Why to Choose Public Sector Banks to Avail Home Loan?

  • One feels more secured while opting for home loan from any Public Sector Bank
  • They offer an extensive range of loan products with attractive interest rate choices
  • You get better chances of getting your home loan sanctioned and may also get a lower rate of interest on home loan, in case you are an existing customer of a public sector bank
  • Most of the public sector banks provide online platform to apply for home loan
  • You will get quick and hassle-free procedure

The Bottom Line

At the end, we want to mention that it is not just the interest that you pay towards home loan but there are other fees and charges associated with home loan. Hence, we suggest you to be careful about the additional charges such as processing fee, administrative charges, legal fee or inspection charges. Also, there are some penalties like on prepayment of the loan or late payment of EMIs. You must consider these also while comparing the deals offered by various lenders.

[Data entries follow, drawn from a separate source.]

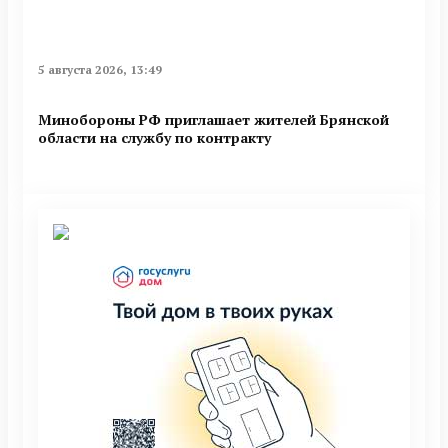
5 августа 2026, 13:49
Минобoроны РФ приглaшaет житeлeй Брянской
области на службу по контракту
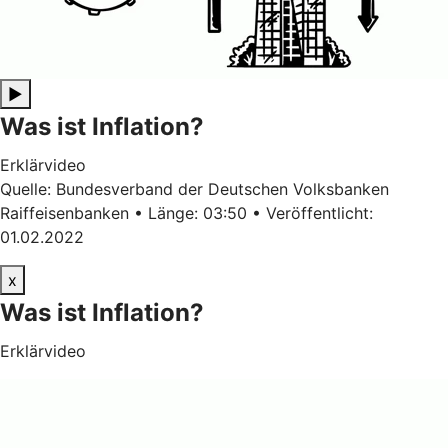
▶
Was ist Inflation?
Erklärvideo
Quelle: Bundesverband der Deutschen Volksbanken
Raiffeisenbanken • Länge: 03:50 • Veröffentlicht:
01.02.2022
x
Was ist Inflation?
Erklärvideo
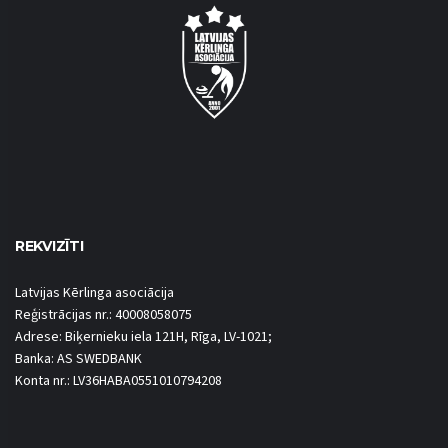
REKVIZĪTI
Latvijas Kērlinga asociācija
Reģistrācijas nr.: 40008058075
Adrese: Biķernieku iela 121H, Rīga, LV-1021;
Banka: AS SWEDBANK
Konta nr.: LV36HABA0551010794208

When Should You Opt for Home Loan Balance Transfer?

You should opt for home loan balance transfer only when it is cost effective for you. You need to consider all costs involved in home loan balance transfer and compare it with the total savings that you will get after balance transfer. If the savings after balance transfer are considerably more then you should opt for home loan balance transfer. You can check following aspects for deciding to opt for Home Loan Balance Transfer:

  • When you are getting lower interest rate
  • You should be in the early stage of your home loan tenure
  • When there are no pre-payment charges involved in your existing loan
  • If the transfer cost is very low
  • When your home loan tenure is longer

Actual savings in case of balance transfer depends upon difference between the interest rates, loan outstanding, tenure remained and the cost involved in balance transfer.

An important point to be taken care by the borrowers is that loan agreement terms of the new lender allows for prepayment, par payment and balance transfer to another lender without any penalty.